- _Bloc de texte_
☆ ☆ ☆ ☆ ☆ ☆ ☆

Il existe des gens qui ont, sur le devenir de leur monde, des idées singulières, mais eux-mêmes sont une espèce particulière qui raisonne à rebours des hommes. Dans cette catégorie se rangent ceux dont la déraison s’exerce dans les orbes de la soumission : spécialistes scientifiques, experts, améliorateurs de la misère, falsificateurs de tout acabit qui œuvrent dans les divers gangs spécialisés dans la gestion de la servitude, au service de leurs maîtres marchands et bureaucrates.

Dans une époque où la perte de la lucidité et d’un jugement autonome est vantée comme admirable et sublime, ces collaborateurs du despotisme sont au centre de la fausse conscience régnante et proposent les diverses versions de son élaboration. Ils pourvoient à l’ignorance et à la crédulité des foules, et garantissent l’obscurantisme contemporain ; eux-mêmes ne portent pas d’autre marque de fabrique. Ces managers du vide par l’illusion qui discourent au nom de l’organisation des apparences qui les emploie, poussent l’impérieuse logique de l’aménagement policier du monde jusqu’à l’effacement de tout sens moral, désormais remplacé par une éthique standardisée, bureaucratique, dont les dépositaires autorisés, spécialisés dans la démarche questionnante et ratiocinante, discutent à ne plus en finir sur les apparences à maintenir, sur le design des néo-références à imposer, sur le crédo à débiter rituellement, en tranche ou en bloc, après chaque nouvelle avancée des dévastations. Ces hommes de main de la justification mensongère ininterrompue, ont su saisir ce que la tyrannie leur offrait : sinécures et prébendes. A voir ces fonctionnaires du mensonge qui se bousculent pour obtenir quelques strapontins dans les innombrables annexes du Ministère de la Vérité, on saisit comment l’infamie s’est érigée en éthique, qui veut voiler pudiquement la décrépitude.

☆ ☆ ☆ ☆ ☆ ☆ ☆

- _Données fournies_

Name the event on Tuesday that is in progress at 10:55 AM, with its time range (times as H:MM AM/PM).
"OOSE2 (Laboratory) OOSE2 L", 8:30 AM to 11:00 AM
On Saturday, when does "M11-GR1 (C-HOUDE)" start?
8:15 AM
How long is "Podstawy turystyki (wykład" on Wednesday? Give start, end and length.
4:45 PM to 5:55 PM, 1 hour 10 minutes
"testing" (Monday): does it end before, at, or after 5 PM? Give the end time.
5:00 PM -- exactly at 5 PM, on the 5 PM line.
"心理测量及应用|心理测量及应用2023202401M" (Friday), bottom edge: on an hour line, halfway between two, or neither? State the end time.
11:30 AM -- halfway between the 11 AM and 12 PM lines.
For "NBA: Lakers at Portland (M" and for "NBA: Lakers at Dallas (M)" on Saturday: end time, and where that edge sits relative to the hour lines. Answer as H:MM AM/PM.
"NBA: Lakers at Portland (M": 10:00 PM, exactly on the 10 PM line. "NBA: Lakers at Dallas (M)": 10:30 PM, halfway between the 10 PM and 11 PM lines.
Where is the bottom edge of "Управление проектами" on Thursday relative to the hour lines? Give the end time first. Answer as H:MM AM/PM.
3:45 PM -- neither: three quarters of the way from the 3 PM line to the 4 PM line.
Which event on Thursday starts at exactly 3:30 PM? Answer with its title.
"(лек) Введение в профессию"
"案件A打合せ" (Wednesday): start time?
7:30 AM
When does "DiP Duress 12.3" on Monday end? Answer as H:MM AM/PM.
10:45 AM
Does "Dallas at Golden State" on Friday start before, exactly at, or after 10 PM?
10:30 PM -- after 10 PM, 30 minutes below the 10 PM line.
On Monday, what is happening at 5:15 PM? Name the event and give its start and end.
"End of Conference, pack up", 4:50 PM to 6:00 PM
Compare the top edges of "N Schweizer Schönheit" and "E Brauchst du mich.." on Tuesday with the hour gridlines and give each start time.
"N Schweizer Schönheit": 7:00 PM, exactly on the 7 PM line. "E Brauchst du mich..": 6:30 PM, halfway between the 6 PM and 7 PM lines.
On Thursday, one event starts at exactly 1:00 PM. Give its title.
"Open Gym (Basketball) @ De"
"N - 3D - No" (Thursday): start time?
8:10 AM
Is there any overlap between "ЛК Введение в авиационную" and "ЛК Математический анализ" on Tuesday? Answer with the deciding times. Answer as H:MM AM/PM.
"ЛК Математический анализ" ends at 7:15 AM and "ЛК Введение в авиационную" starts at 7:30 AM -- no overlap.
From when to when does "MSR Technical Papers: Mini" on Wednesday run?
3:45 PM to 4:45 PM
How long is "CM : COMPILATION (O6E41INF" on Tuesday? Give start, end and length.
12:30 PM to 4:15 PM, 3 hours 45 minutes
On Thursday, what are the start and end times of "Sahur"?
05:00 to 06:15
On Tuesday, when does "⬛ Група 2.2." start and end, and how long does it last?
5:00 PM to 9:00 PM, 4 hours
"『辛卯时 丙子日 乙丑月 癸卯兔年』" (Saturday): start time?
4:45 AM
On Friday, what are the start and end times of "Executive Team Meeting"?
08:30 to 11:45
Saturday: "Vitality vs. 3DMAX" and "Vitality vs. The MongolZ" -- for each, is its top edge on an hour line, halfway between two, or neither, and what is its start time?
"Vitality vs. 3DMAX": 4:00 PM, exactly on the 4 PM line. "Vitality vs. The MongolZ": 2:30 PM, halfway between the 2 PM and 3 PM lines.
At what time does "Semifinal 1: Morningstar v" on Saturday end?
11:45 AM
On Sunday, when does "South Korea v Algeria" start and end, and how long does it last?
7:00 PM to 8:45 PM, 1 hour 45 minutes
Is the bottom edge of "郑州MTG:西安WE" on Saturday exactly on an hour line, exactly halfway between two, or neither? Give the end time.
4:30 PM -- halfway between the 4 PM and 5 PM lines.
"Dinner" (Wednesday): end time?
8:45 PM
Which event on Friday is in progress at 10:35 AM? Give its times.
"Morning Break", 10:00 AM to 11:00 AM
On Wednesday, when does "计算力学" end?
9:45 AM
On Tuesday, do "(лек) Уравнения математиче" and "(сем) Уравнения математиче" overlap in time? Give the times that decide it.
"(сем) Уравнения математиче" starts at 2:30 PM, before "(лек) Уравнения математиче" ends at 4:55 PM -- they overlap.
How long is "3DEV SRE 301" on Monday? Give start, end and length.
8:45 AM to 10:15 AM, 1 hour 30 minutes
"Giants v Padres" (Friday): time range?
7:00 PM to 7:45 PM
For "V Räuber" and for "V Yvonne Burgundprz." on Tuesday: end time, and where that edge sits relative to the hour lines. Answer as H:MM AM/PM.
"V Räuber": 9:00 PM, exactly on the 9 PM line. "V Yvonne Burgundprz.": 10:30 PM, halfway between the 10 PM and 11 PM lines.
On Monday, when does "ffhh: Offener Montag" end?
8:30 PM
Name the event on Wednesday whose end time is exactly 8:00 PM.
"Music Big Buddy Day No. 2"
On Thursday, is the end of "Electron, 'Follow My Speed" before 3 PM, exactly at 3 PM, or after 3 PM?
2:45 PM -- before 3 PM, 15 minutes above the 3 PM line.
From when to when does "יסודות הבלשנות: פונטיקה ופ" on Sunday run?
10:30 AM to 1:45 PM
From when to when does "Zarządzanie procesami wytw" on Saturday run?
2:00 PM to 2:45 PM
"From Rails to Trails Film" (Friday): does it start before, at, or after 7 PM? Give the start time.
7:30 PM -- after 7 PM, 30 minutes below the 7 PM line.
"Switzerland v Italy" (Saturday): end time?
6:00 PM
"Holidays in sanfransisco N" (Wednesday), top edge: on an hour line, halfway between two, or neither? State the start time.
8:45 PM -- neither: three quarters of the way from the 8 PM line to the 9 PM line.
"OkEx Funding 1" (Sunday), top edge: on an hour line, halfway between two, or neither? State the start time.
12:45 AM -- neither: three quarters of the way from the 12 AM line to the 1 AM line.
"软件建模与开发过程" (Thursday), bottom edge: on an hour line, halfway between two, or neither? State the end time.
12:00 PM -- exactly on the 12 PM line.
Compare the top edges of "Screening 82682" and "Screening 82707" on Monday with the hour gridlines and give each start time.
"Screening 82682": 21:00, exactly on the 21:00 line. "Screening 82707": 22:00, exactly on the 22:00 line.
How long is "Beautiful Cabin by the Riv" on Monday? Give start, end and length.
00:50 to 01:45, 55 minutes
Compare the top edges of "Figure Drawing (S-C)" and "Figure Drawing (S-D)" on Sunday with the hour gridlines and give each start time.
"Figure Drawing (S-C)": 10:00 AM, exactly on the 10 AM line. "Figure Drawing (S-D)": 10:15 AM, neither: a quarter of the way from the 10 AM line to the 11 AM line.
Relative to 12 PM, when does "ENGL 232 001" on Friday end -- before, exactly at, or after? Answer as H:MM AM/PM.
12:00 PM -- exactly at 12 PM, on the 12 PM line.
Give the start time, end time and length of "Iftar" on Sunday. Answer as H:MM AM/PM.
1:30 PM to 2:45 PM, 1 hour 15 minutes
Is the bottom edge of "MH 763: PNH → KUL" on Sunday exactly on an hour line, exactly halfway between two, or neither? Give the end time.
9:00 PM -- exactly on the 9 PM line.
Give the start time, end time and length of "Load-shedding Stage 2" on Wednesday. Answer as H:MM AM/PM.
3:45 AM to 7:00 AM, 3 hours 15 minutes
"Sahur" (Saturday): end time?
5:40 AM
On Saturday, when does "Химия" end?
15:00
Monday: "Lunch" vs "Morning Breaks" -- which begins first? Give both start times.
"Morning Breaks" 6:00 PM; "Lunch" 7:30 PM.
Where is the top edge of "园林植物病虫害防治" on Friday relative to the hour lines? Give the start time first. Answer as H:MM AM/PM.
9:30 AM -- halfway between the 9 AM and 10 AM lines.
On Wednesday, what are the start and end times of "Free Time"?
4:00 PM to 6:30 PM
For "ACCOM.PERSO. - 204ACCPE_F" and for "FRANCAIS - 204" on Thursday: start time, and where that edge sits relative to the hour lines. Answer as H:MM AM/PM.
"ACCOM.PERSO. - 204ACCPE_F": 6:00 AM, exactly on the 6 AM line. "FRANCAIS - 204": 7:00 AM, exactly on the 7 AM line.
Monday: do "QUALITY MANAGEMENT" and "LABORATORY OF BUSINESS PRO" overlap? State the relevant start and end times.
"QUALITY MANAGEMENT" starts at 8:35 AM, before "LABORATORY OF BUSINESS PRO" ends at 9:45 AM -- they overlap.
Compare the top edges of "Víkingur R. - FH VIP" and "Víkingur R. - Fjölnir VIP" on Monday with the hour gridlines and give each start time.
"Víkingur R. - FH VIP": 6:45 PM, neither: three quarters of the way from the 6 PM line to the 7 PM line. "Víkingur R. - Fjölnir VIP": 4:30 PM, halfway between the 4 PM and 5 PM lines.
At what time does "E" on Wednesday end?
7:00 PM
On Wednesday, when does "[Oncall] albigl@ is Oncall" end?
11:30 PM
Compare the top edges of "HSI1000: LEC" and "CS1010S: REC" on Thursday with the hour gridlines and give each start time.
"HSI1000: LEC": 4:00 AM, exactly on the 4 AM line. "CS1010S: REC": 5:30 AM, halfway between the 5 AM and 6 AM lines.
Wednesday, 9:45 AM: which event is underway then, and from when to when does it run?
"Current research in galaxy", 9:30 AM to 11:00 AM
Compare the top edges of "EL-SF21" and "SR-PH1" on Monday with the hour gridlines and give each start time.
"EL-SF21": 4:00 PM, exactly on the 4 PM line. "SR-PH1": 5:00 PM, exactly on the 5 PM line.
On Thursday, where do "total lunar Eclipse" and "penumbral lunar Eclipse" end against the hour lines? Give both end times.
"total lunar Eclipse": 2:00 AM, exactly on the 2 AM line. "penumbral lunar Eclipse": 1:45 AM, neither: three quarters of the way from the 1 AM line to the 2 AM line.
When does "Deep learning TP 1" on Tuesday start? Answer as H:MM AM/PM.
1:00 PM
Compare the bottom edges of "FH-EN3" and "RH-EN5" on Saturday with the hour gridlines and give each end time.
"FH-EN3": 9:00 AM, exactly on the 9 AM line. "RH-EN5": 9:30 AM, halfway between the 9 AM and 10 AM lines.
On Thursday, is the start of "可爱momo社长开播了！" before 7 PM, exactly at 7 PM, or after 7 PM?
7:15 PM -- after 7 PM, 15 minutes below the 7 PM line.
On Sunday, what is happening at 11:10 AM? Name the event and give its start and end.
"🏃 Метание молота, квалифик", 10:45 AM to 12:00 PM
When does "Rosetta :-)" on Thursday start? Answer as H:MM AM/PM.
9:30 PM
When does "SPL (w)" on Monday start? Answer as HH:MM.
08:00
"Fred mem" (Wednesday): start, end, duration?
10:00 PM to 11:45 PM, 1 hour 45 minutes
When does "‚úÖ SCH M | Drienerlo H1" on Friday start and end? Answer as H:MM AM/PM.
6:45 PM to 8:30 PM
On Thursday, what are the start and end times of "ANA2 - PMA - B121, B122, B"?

☆ ☆ ☆ ☆ ☆ ☆ ☆

- _Liste des tâches_
- a) Répondez aux questions suivantes d'après le bloc de texte.
(i) Au service de qui œuvrent les gangs spécialisés dans la gestion de la servitude ?
(ii) Par quoi le sens moral est-il désormais remplacé ?
(iii) Qu'ont su saisir de ce que la tyrannie leur offrait les hommes de main de la justification mensongère ?
- b) Recopiez à l'identique le passage du bloc de texte qui commence par « Il existe des » et se poursuit jusqu'à « marchands et bureaucrates. ».

- _Réponses dans l'ordre_
- a)
(i) Au service de leurs maîtres marchands et bureaucrates.
(ii) Par une éthique standardisée, bureaucratique.
(iii) Des sinécures et des prébendes.

- b)
Il existe des gens qui ont, sur le devenir de leur monde, des idées singulières, mais eux-mêmes sont une espèce particulière qui raisonne à rebours des hommes. Dans cette catégorie se rangent ceux dont la déraison s’exerce dans les orbes de la soumission : spécialistes scientifiques, experts, améliorateurs de la misère, falsificateurs de tout acabit qui œuvrent dans les divers gangs spécialisés dans la gestion de la servitude, au service de leurs maîtres marchands et bureaucrates.